Your job is to reproduce all of the data exactly.

(Saved entries)
⁂
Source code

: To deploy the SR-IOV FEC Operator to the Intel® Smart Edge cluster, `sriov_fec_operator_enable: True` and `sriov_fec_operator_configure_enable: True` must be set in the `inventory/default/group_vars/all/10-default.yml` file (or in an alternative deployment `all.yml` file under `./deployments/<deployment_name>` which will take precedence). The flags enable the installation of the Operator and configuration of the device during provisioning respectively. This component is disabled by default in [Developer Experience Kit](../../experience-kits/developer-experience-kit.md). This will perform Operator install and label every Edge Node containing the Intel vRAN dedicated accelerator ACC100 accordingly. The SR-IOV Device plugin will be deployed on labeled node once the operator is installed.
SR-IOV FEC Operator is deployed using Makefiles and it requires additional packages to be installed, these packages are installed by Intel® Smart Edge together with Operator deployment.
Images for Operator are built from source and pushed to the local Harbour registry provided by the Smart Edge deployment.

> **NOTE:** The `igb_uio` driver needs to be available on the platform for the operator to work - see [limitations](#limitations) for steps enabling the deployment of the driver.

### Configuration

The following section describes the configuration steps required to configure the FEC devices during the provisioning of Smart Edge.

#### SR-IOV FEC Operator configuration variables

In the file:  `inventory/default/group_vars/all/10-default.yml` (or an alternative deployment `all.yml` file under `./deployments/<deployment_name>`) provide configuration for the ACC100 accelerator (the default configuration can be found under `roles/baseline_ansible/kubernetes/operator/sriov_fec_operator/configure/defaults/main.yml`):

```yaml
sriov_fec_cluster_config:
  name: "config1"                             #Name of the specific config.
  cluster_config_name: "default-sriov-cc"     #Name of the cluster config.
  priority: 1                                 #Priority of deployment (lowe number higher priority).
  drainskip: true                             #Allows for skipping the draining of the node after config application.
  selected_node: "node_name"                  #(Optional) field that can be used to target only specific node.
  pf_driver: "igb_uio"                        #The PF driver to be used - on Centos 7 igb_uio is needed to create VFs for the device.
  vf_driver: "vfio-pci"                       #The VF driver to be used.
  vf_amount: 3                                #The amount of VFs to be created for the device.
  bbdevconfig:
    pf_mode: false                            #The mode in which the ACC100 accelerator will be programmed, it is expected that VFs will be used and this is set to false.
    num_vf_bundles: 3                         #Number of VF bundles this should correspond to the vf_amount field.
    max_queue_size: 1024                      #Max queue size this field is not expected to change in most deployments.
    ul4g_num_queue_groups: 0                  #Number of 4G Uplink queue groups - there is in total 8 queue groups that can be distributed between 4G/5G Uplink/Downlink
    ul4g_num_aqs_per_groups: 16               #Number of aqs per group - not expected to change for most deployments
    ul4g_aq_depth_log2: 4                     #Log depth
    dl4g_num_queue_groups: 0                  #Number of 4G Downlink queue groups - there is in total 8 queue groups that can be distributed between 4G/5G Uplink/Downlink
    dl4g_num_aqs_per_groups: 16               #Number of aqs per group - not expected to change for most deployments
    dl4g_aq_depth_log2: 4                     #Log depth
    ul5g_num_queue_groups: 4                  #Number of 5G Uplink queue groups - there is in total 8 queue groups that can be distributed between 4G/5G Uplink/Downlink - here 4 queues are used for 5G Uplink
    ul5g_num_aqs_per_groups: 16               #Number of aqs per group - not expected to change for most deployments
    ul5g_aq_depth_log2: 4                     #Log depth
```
⁂
* Solution for this task
Source code

: To deploy the SR-IOV FEC Operator to the Intel® Smart Edge cluster, `sriov_fec_operator_enable: True` and `sriov_fec_operator_configure_enable: True` must be set in the `inventory/default/group_vars/all/10-default.yml` file (or in an alternative deployment `all.yml` file under `./deployments/<deployment_name>` which will take precedence). The flags enable the installation of the Operator and configuration of the device during provisioning respectively. This component is disabled by default in [Developer Experience Kit](../../experience-kits/developer-experience-kit.md). This will perform Operator install and label every Edge Node containing the Intel vRAN dedicated accelerator ACC100 accordingly. The SR-IOV Device plugin will be deployed on labeled node once the operator is installed.
SR-IOV FEC Operator is deployed using Makefiles and it requires additional packages to be installed, these packages are installed by Intel® Smart Edge together with Operator deployment.
Images for Operator are built from source and pushed to the local Harbour registry provided by the Smart Edge deployment.

> **NOTE:** The `igb_uio` driver needs to be available on the platform for the operator to work - see [limitations](#limitations) for steps enabling the deployment of the driver.

### Configuration

The following section describes the configuration steps required to configure the FEC devices during the provisioning of Smart Edge.

#### SR-IOV FEC Operator configuration variables

In the file:  `inventory/default/group_vars/all/10-default.yml` (or an alternative deployment `all.yml` file under `./deployments/<deployment_name>`) provide configuration for the ACC100 accelerator (the default configuration can be found under `roles/baseline_ansible/kubernetes/operator/sriov_fec_operator/configure/defaults/main.yml`):

```yaml
sriov_fec_cluster_config:
  name: "config1"                             #Name of the specific config.
  cluster_config_name: "default-sriov-cc"     #Name of the cluster config.
  priority: 1                                 #Priority of deployment (lowe number higher priority).
  drainskip: true                             #Allows for skipping the draining of the node after config application.
  selected_node: "node_name"                  #(Optional) field that can be used to target only specific node.
  pf_driver: "igb_uio"                        #The PF driver to be used - on Centos 7 igb_uio is needed to create VFs for the device.
  vf_driver: "vfio-pci"                       #The VF driver to be used.
  vf_amount: 3                                #The amount of VFs to be created for the device.
  bbdevconfig:
    pf_mode: false                            #The mode in which the ACC100 accelerator will be programmed, it is expected that VFs will be used and this is set to false.
    num_vf_bundles: 3                         #Number of VF bundles this should correspond to the vf_amount field.
    max_queue_size: 1024                      #Max queue size this field is not expected to change in most deployments.
    ul4g_num_queue_groups: 0                  #Number of 4G Uplink queue groups - there is in total 8 queue groups that can be distributed between 4G/5G Uplink/Downlink
    ul4g_num_aqs_per_groups: 16               #Number of aqs per group - not expected to change for most deployments
    ul4g_aq_depth_log2: 4                     #Log depth
    dl4g_num_queue_groups: 0                  #Number of 4G Downlink queue groups - there is in total 8 queue groups that can be distributed between 4G/5G Uplink/Downlink
    dl4g_num_aqs_per_groups: 16               #Number of aqs per group - not expected to change for most deployments
    dl4g_aq_depth_log2: 4                     #Log depth
    ul5g_num_queue_groups: 4                  #Number of 5G Uplink queue groups - there is in total 8 queue groups that can be distributed between 4G/5G Uplink/Downlink - here 4 queues are used for 5G Uplink
    ul5g_num_aqs_per_groups: 16               #Number of aqs per group - not expected to change for most deployments
    ul5g_aq_depth_log2: 4                     #Log depth
```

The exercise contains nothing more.